The end of the summer in Crete signals the beginning of one of the oldest and most exciting agricultural practices taking place on the island since the Minoan times. The Greek term Trygos means wine harvest, a hard laboring but also pleasant job that results in the production of a Cretan-favorite product: wine!
According to archaeological findings in southern Crete, grape products were already popular in 3000 BC, as indicated from the examination of organic residue in jars found in the Minoan settlement of Myrtos. Other findings and analyses suggest that wine was consumed and stored in pots and barrels since 1900-1700 BC, and perhaps even before.

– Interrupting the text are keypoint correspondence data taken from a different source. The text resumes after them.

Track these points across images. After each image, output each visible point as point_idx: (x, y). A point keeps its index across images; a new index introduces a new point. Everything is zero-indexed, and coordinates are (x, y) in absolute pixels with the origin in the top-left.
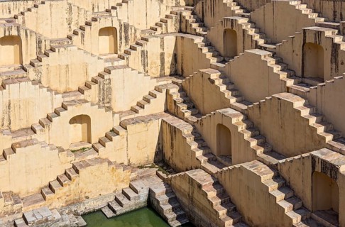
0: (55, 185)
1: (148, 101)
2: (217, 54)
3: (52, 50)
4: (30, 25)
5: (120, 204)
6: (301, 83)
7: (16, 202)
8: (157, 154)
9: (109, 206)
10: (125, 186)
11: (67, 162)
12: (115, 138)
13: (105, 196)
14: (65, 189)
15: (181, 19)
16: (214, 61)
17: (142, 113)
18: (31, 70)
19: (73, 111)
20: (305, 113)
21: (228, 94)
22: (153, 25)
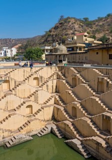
0: (23, 127)
1: (49, 100)
2: (70, 86)
3: (20, 84)
4: (12, 76)
5: (43, 132)
6: (97, 94)
7: (11, 133)
8: (52, 117)
9: (39, 133)
10: (44, 127)
11: (26, 120)
12: (40, 112)
13: (38, 130)
15: (58, 75)
16: (69, 88)
17: (48, 104)
18: (13, 91)
19: (27, 104)
20: (99, 102)
21: (75, 98)
22: (49, 76)
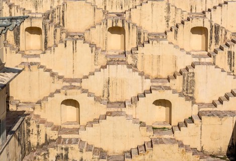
0: (134, 152)
1: (228, 98)
4: (135, 19)
7: (103, 158)
11: (146, 136)
12: (190, 125)
14: (141, 158)
17: (220, 108)
18: (129, 56)
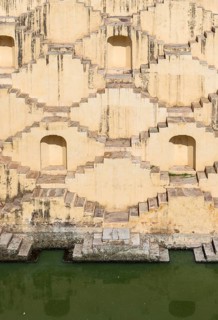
0: (143, 207)
4: (146, 26)
7: (98, 215)
11: (159, 186)
13: (199, 236)
14: (152, 215)
18: (137, 76)
19: (175, 130)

However, we do not need too much evidence to accept that Greece always had a special connection to wine – let’s not forget there was even a God dedicated exclusively to the celebration of wine and winemaking, the eccentric Dionysus or Bacchus.
Crete’s unique climate and geomorphology ensure the production of high-quality wine. It is not a coincidence that many Cretan wines are awarded every year and fill the wine lists of top-notch restaurants around the world. Traditionally, every Cretan family produced their own wine, and trygos was primarily a family business. Trygos season usually lasts from the end of August to mid-September, depending on the microclimate of each location.

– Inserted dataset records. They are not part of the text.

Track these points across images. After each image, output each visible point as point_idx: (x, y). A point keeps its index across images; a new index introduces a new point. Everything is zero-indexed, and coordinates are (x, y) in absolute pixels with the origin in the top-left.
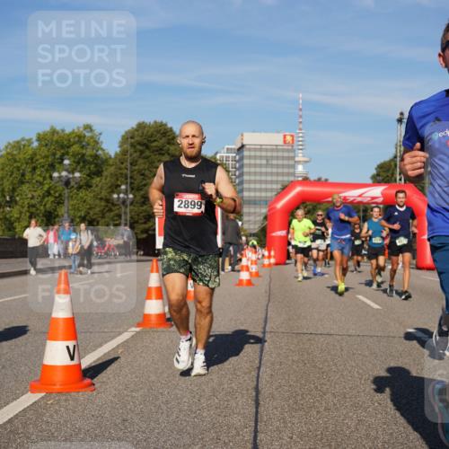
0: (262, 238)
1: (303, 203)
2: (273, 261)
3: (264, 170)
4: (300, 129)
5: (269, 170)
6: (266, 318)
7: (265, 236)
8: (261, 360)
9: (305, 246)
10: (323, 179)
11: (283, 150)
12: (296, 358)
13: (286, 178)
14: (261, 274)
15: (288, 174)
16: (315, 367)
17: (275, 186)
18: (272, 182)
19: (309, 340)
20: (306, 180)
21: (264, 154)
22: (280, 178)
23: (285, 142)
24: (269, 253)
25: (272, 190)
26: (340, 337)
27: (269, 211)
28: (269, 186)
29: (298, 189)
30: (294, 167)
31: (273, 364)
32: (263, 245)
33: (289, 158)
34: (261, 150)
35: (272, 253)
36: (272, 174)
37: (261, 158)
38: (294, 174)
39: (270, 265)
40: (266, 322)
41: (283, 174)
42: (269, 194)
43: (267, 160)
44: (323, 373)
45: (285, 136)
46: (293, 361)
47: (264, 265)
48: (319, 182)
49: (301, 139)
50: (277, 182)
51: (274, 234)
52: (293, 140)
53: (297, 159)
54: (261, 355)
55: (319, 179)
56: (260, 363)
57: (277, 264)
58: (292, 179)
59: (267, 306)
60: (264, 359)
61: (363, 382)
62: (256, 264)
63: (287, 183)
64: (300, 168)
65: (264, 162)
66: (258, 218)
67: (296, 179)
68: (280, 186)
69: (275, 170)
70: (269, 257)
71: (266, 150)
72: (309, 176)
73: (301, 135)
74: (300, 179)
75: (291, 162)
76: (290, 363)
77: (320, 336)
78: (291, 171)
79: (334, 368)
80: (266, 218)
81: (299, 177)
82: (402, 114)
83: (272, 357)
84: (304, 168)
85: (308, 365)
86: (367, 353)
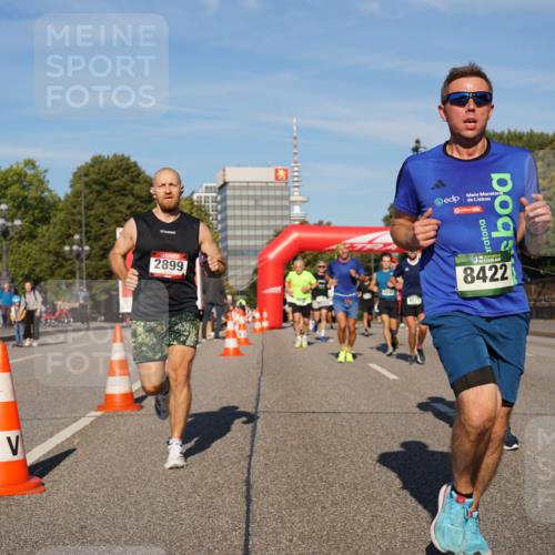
0: (252, 297)
1: (302, 252)
2: (265, 324)
3: (252, 213)
4: (296, 162)
5: (259, 213)
6: (259, 395)
7: (256, 294)
8: (252, 446)
9: (305, 304)
10: (325, 223)
11: (275, 188)
12: (295, 443)
13: (279, 223)
14: (251, 340)
15: (282, 218)
16: (319, 452)
17: (266, 233)
18: (262, 227)
19: (312, 420)
20: (304, 225)
21: (251, 193)
22: (272, 223)
23: (277, 177)
24: (261, 314)
25: (262, 237)
26: (349, 416)
27: (260, 262)
28: (259, 233)
29: (295, 235)
30: (288, 208)
31: (267, 451)
32: (253, 305)
33: (283, 198)
34: (248, 188)
35: (265, 315)
36: (262, 217)
37: (248, 197)
38: (289, 217)
39: (262, 329)
40: (258, 400)
41: (275, 218)
42: (259, 243)
43: (256, 201)
44: (329, 459)
45: (277, 171)
46: (292, 446)
47: (255, 330)
48: (320, 226)
49: (296, 174)
50: (269, 227)
51: (266, 292)
52: (287, 175)
53: (292, 199)
54: (253, 441)
55: (321, 223)
56: (252, 451)
57: (271, 328)
58: (286, 223)
59: (260, 380)
60: (257, 445)
62: (245, 328)
63: (280, 228)
64: (296, 210)
65: (252, 203)
66: (247, 273)
67: (293, 223)
68: (272, 232)
69: (265, 213)
70: (261, 320)
71: (255, 188)
72: (307, 219)
73: (296, 169)
74: (297, 223)
75: (286, 203)
76: (289, 449)
77: (324, 415)
78: (286, 213)
79: (342, 454)
80: (256, 271)
81: (295, 220)
82: (418, 142)
83: (266, 442)
84: (301, 210)
85: (311, 451)
86: (382, 434)
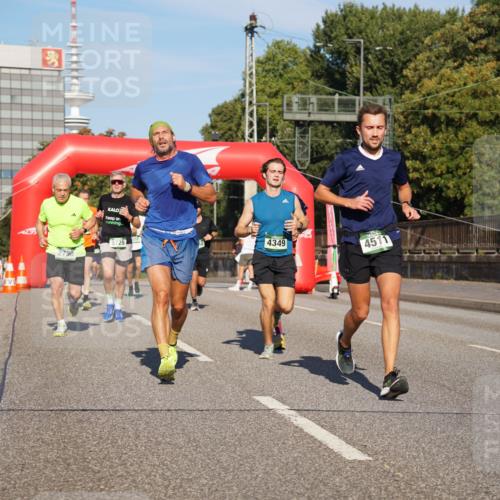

First, the grapes are collected from the family vineyard and sometimes separated into categories, as some will become raisins, other will be consumed as table grapes, but the best are always destined to become wine. The collection of grapes usually starts early in the morning to avoid the strong sun, which, however, cannot be entirely avoided, as trygos usually lasts until late afternoon (depending on the size of the vineyard). This is also the most challenging part of the process: the minimum daytime heat at this season would be 30C.
At around noon, the family takes a break under the refreshing shade of a tree to enjoy a light lunch and rest a bit. The lunch is usually simple and typical Cretan: paximadia (Cretan rusks), tomatoes, cucumbers, olives, boiled eggs and potatoes, some cheese and – naturally- grapes! If somebody has a musical instrument and friends and relatives join the Trygos process, the lunch break can turn into a short pic nic party!

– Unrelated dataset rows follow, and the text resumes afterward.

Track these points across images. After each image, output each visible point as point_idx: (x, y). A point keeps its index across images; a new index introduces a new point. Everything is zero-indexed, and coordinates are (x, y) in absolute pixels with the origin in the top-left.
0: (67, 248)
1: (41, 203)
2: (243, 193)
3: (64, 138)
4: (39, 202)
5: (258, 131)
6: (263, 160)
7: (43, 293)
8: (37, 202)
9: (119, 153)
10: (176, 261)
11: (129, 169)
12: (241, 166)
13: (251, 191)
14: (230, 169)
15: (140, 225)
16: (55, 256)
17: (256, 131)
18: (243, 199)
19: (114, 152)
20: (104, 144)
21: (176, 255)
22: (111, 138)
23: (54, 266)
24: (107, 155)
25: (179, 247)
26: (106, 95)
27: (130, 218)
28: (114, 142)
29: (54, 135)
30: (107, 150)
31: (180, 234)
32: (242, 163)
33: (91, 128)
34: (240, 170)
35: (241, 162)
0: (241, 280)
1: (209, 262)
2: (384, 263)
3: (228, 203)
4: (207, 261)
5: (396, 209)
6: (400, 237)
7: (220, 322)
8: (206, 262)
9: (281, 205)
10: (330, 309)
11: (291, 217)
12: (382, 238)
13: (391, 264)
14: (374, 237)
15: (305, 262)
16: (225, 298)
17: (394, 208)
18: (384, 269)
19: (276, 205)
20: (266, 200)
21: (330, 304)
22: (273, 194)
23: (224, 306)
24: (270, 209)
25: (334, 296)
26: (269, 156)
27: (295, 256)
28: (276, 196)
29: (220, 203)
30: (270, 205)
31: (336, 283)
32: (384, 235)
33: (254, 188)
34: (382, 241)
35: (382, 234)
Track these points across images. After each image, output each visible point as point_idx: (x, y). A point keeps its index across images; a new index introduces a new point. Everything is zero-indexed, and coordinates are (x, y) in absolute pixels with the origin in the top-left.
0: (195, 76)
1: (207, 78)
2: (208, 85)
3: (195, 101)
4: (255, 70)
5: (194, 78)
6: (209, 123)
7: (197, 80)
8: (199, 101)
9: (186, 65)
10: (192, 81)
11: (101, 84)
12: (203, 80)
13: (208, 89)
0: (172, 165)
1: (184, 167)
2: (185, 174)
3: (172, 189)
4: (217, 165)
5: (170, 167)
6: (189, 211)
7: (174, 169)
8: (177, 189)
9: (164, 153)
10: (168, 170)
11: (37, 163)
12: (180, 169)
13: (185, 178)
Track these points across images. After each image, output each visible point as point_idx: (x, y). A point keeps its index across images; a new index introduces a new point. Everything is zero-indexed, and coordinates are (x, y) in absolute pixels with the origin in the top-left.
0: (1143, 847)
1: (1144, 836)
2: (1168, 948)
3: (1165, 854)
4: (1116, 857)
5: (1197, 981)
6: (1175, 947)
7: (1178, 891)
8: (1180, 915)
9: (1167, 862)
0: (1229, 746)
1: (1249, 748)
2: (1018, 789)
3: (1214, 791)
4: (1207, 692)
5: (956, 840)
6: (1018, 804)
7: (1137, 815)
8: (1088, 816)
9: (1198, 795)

Once the harvest is completed, the heavy grape crates are gathered in a location where they can then be easily transferred to the wine press. In the old times, each family house had its own wine press (patitiri) in an outdoor area and the pressing process was done with a body tool: the feet! Pressing the grapes with the feet was a fun process, especially for the kids, and looked like a funny chicken dance. However, this too was a job that had to be done carefully in order to extract all the grape juice, which then fell in the bottom of a container, usually a barrel. Once the pressing was done, the grape must was used to make the year’s wine, which is an entirely different process and story!
Cretan family wine often finds its way to local cafes and small taverns and is shared with family and friends with pride, as one of the most important and elaborate products extracted from the Cretan land, uniquely connected to history and family tradition.